*Work to complete*. Every line that contains the word "even" should be copied from the records below.

[Dataset entries]
■ ■ ■
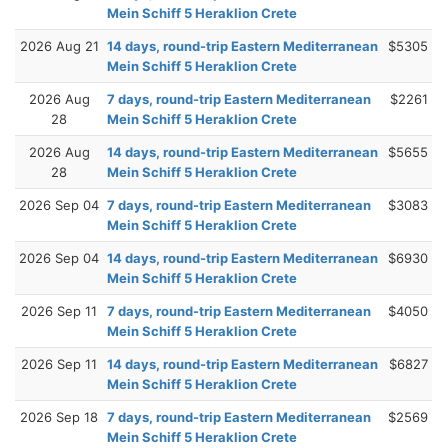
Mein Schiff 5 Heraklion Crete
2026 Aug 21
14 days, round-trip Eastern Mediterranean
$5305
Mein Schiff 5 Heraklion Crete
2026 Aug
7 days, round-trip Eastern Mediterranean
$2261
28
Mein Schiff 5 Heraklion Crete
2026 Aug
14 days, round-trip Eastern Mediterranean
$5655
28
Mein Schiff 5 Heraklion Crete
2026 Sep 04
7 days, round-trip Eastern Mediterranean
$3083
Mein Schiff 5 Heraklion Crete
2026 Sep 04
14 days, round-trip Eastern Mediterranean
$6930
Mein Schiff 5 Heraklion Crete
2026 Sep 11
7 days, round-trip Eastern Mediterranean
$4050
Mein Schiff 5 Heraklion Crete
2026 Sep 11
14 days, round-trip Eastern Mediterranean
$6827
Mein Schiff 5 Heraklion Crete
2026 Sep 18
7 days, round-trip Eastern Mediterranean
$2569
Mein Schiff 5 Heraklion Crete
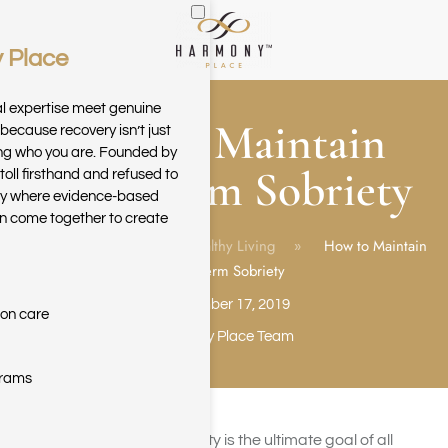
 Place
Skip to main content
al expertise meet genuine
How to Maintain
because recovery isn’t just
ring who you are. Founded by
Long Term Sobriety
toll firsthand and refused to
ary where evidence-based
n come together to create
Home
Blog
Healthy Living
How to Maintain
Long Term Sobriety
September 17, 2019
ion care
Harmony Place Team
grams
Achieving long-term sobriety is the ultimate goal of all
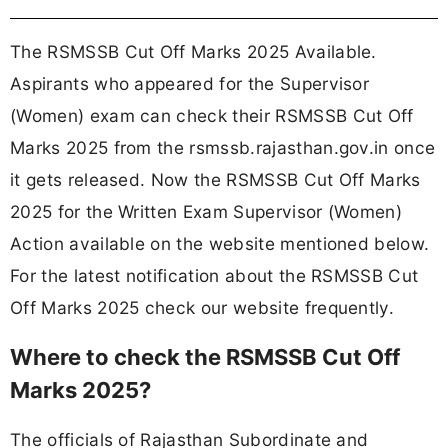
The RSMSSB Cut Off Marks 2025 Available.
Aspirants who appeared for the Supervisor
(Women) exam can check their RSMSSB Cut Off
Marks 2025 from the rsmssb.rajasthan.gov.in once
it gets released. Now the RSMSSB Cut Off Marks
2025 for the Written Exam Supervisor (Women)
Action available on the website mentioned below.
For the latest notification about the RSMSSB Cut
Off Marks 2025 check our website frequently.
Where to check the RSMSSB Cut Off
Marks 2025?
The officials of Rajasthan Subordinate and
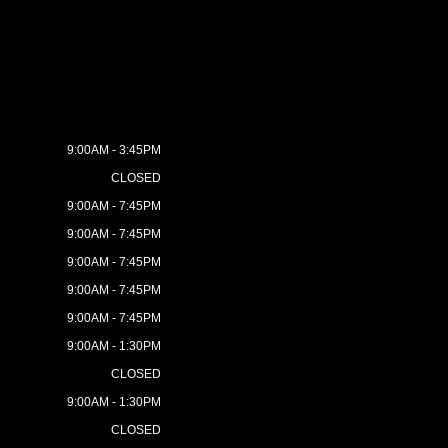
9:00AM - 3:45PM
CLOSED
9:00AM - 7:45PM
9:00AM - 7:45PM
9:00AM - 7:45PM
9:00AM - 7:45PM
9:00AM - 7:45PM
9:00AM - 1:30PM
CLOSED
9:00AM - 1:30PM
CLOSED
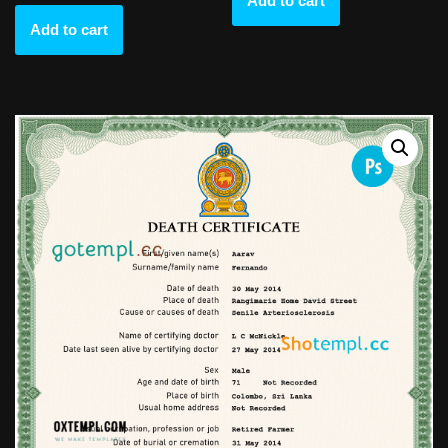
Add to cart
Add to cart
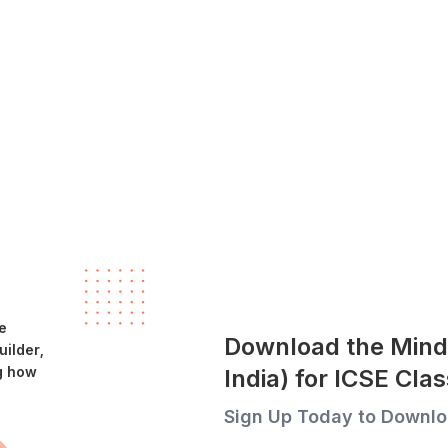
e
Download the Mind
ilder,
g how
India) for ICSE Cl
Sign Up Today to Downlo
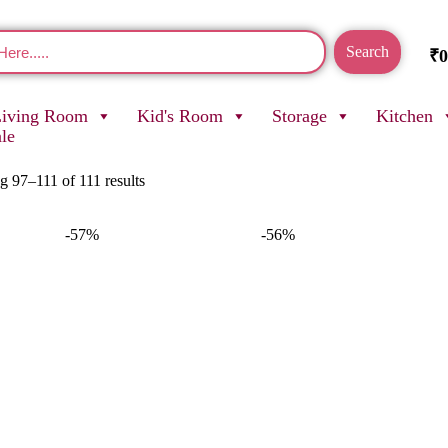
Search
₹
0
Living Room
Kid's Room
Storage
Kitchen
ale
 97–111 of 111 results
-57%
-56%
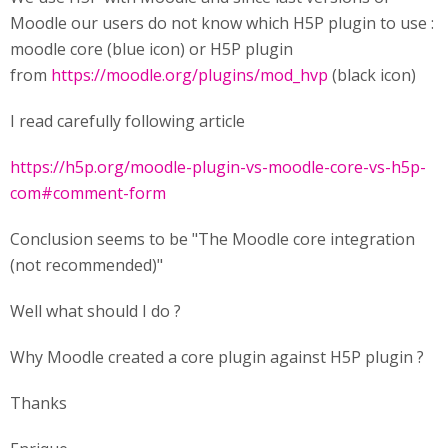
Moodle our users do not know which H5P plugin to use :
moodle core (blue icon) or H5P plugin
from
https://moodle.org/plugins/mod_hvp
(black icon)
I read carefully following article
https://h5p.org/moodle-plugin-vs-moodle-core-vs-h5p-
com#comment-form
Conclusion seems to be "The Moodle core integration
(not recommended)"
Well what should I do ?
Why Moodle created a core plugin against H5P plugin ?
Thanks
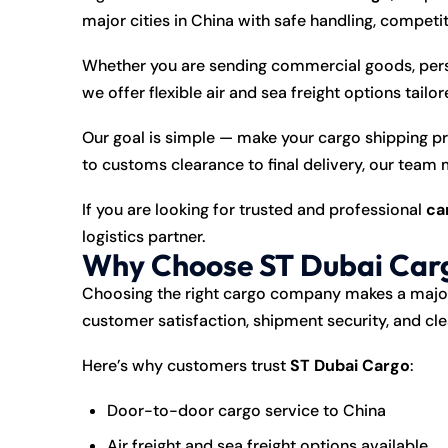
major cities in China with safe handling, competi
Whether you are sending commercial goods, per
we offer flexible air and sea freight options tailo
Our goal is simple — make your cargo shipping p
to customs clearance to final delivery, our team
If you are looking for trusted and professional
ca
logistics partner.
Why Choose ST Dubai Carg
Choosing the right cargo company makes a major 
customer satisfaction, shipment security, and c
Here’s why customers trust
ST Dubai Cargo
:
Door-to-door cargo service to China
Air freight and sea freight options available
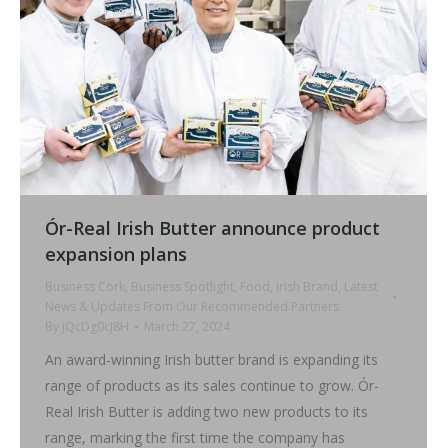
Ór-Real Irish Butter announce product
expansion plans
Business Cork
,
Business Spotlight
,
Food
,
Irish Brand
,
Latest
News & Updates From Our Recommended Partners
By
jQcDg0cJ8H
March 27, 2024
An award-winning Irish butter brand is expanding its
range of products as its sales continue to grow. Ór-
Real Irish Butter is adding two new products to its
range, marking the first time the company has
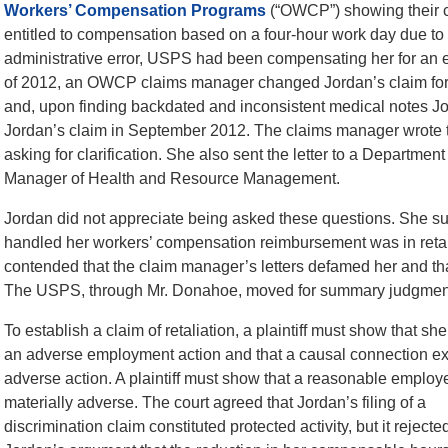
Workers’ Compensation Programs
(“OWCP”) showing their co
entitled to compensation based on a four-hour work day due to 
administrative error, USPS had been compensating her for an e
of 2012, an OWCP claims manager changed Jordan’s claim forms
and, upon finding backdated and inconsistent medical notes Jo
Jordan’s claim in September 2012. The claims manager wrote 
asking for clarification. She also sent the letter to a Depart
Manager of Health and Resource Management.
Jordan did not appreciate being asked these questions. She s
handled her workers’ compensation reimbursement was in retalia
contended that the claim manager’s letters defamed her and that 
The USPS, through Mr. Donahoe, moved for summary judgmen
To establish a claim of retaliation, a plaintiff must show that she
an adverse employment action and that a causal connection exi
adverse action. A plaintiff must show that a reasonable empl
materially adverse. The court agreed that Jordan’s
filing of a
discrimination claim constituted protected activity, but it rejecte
■ ■ ■
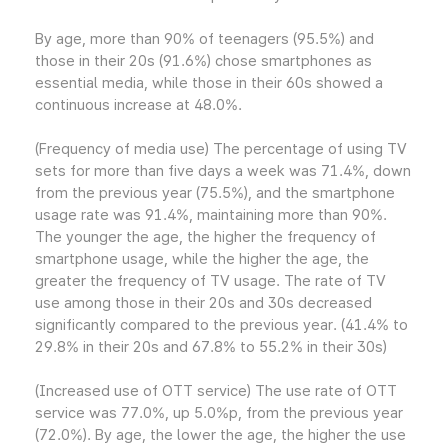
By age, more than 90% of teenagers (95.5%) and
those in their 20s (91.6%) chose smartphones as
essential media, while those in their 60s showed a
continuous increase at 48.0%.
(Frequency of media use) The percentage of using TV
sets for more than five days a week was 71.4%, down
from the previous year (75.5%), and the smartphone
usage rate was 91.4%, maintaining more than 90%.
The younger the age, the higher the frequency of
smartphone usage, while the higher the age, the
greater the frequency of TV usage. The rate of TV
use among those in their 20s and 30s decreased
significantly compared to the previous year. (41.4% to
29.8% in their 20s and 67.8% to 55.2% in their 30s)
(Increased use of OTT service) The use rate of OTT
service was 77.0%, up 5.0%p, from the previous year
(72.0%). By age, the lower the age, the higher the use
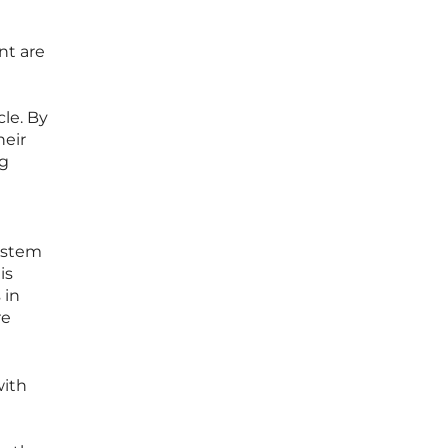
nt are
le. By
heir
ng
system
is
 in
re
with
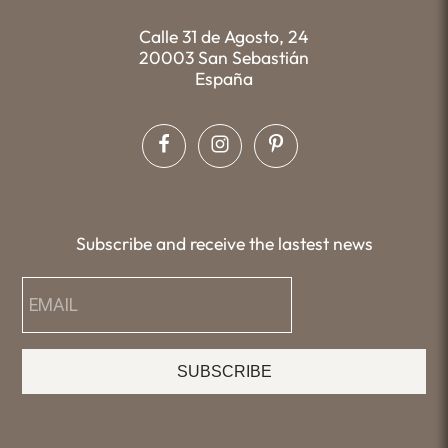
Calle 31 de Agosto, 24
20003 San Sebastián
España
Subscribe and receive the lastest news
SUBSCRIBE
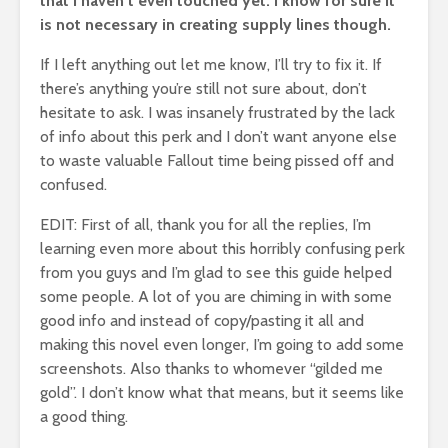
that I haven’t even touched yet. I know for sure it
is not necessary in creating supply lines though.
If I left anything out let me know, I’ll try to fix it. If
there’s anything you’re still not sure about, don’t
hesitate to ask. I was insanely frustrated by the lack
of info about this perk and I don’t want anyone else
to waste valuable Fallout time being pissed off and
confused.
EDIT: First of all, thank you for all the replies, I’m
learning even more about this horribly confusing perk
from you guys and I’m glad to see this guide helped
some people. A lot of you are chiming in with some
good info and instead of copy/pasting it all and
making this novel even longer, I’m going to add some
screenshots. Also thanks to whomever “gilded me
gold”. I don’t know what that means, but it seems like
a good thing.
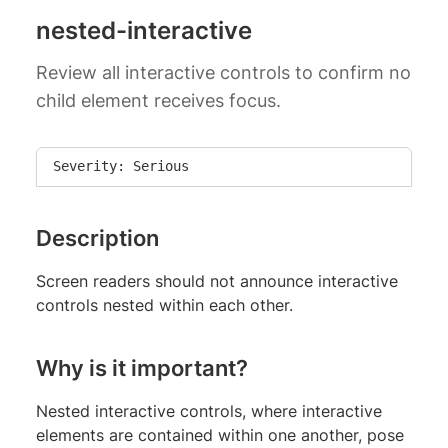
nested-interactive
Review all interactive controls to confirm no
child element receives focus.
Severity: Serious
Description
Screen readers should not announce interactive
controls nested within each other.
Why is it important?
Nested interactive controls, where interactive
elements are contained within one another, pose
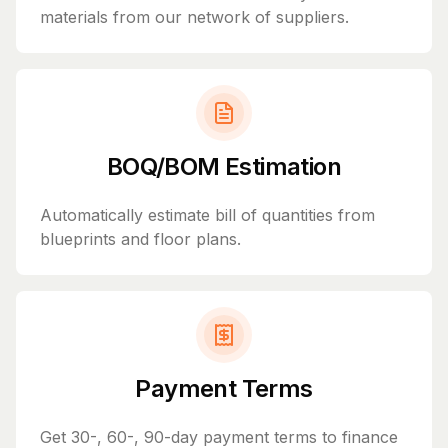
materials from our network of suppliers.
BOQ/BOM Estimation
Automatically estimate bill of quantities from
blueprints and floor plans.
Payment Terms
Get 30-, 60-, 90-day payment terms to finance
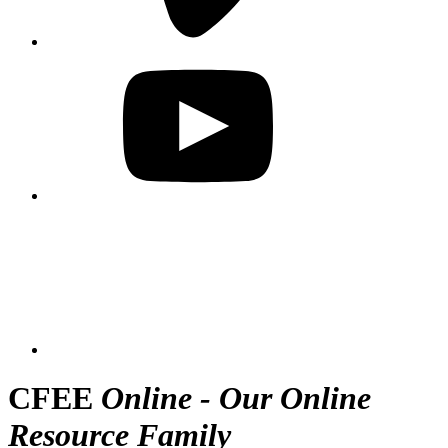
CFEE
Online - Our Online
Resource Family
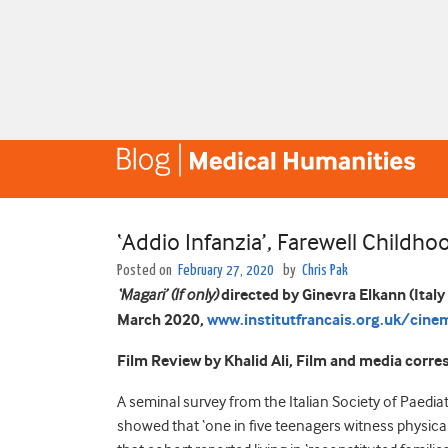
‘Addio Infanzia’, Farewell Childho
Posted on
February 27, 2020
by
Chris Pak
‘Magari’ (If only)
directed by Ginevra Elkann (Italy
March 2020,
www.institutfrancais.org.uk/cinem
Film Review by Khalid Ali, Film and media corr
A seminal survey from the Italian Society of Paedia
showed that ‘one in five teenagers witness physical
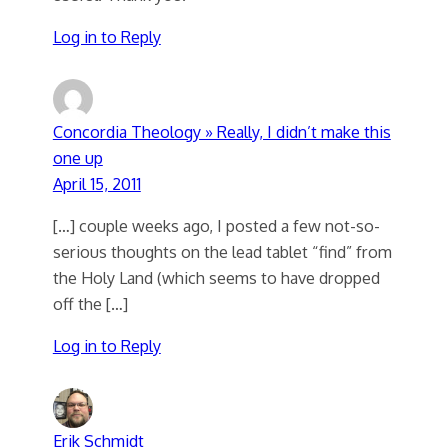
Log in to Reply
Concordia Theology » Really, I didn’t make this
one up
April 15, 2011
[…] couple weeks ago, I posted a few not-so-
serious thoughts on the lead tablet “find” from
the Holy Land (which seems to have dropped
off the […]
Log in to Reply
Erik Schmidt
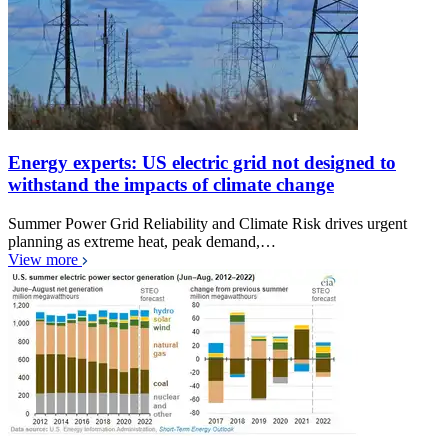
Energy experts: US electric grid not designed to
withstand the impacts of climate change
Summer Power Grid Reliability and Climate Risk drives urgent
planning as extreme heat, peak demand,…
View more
■ ■ ■
*Output*.
that I haven’t even touched yet. I know for sure it
learning even more about this horribly confusing perk
making this novel even longer, I’m going to add some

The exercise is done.